Водная стихия Петербурга приковывает внимание Достоевского. Нева, ее рукава и каналы играют большую роль в его произведениях. Мы часто застаем его героев, пристально
всматривающихся в чернеющие воды[2].
Мокрота является как бы первоосновой Петербурга, его «субстанцией». В ненастную ночь, когда воет ветер и хлещет дождь или падает снег непременно мокрый, с особой силой
воспринимал Достоевский душу Петербурга. Еще Пушкин отметил этот петербургский мотив ненастной ночи:
«Погода была ужасная: ветер выл, мокрый снег падал хлопьями; фонари светили тускло. Улицы были пусты. Изредка тянулся ванька на тощей кляче своей, высматривая
запоздалого седока. Германн стоял в одном сюртуке, не чувствуя ни дождя ни снега».
Достоевский сам устанавливает эту связь.
«В такое петербургское утро, гнилое, сырое и туманное, дикая мечта какого-нибудь пушкинского Германна из Пиковой дамы (колоссальное лицо, необычайный, совершенно
петербургский тип — тип из петербургского периода!) — мне кажется должна еще более укрепиться» (Подросток).
Мокрый снег обычная черта ландшафта повестей Достоевского.
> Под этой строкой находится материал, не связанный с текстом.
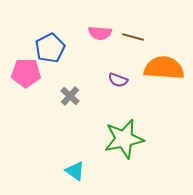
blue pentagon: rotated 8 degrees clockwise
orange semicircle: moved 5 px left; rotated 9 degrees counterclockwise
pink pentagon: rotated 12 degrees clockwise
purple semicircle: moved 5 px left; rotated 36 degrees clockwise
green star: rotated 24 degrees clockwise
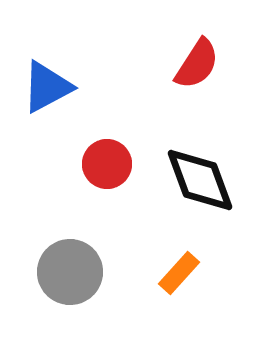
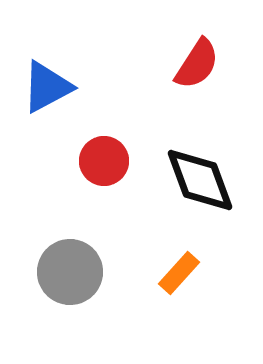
red circle: moved 3 px left, 3 px up
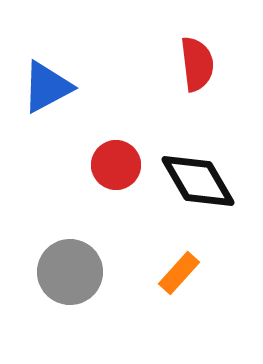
red semicircle: rotated 40 degrees counterclockwise
red circle: moved 12 px right, 4 px down
black diamond: moved 2 px left, 1 px down; rotated 10 degrees counterclockwise
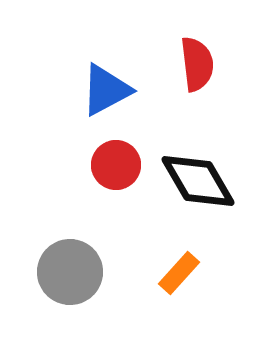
blue triangle: moved 59 px right, 3 px down
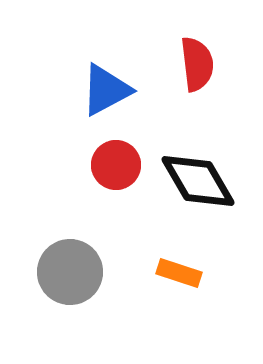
orange rectangle: rotated 66 degrees clockwise
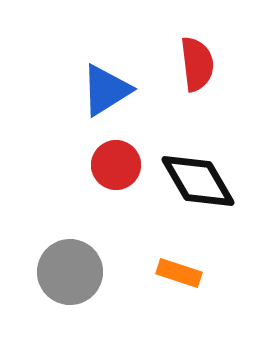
blue triangle: rotated 4 degrees counterclockwise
«В невыразимой тоске я подходил к окну, отворял форточку и вглядывался в мутную мглу густо падающего мокрого снега».
Этот постоянно мокрый снег есть внешнее выражение переживаний персонажей Достоевского, поэтому он приобретает такую власть над ними, толкает их на безумные поступки.
«Мокрый снег валил хлопьями; я раскрылся: мне было не до него. Я забыл все прочее, потому что окончательно решился на пощечину, и с ужасом ощущал, что это
все уж непременно[3] сейчас, теперь случится, и уж никакими силами остановить нельзя.
Пустынные фонари угрюмо мелькали в снежной мгле, как факелы на похоронах[4]. Снег набился мне под шинель, под сюртук, под галстух и там таял; я
не закрывался: ведь и без того все было потеряно» («Записки из подполья»).
Мокрый снег вновь и вновь проступает в глубине пейзажа, на котором развертывается жуткое действо. Это постоянный аккомпанемент к основной мелодии действия.
В этом падающем снеге Достоевский чувствовал выражение какой-то таинственной силы. Прозаические картины города одухотворяются им какой-то особой поэзией.
Не доходя до Сенной, встретил Раскольников черноволосого шарманщика с девушкой в кринолине, в мантилье, перчатках и в соломенной шляпке с огненным пером; все это было
старое и истасканное; она выпевала романс дребезжащим, но приятным голосом. Раскольников любил «как поют под шарманку, в холодный, темный и сырой вечер, непременно
сырой, когда у всех прохожих бледно-зеленые больные лица; или еще лучше, когда снег мокрый падает совсем прямо, без ветру, знаете? а сквозь него фонари с газом
блистают».
В этом соприкосновении с мокрым снегом происходит какое-то общение с затаившейся водной стихией. Она заставляет останавливаться проходящих через многочисленные
петербургские мосты и всматриваться упорно в мутные воды, она приковывает внимание к мокрому снегу, дождю и туману, как к какой-то манящей силе, но силе темной. В
ненастную петербургскую ночь обнажается бездна со всеми страхами и мглами. В такую ночь Свидригайлов совершил свое преступление, такая ночь является для него и
последней: в наступившее после нее туманное утро он застрелился.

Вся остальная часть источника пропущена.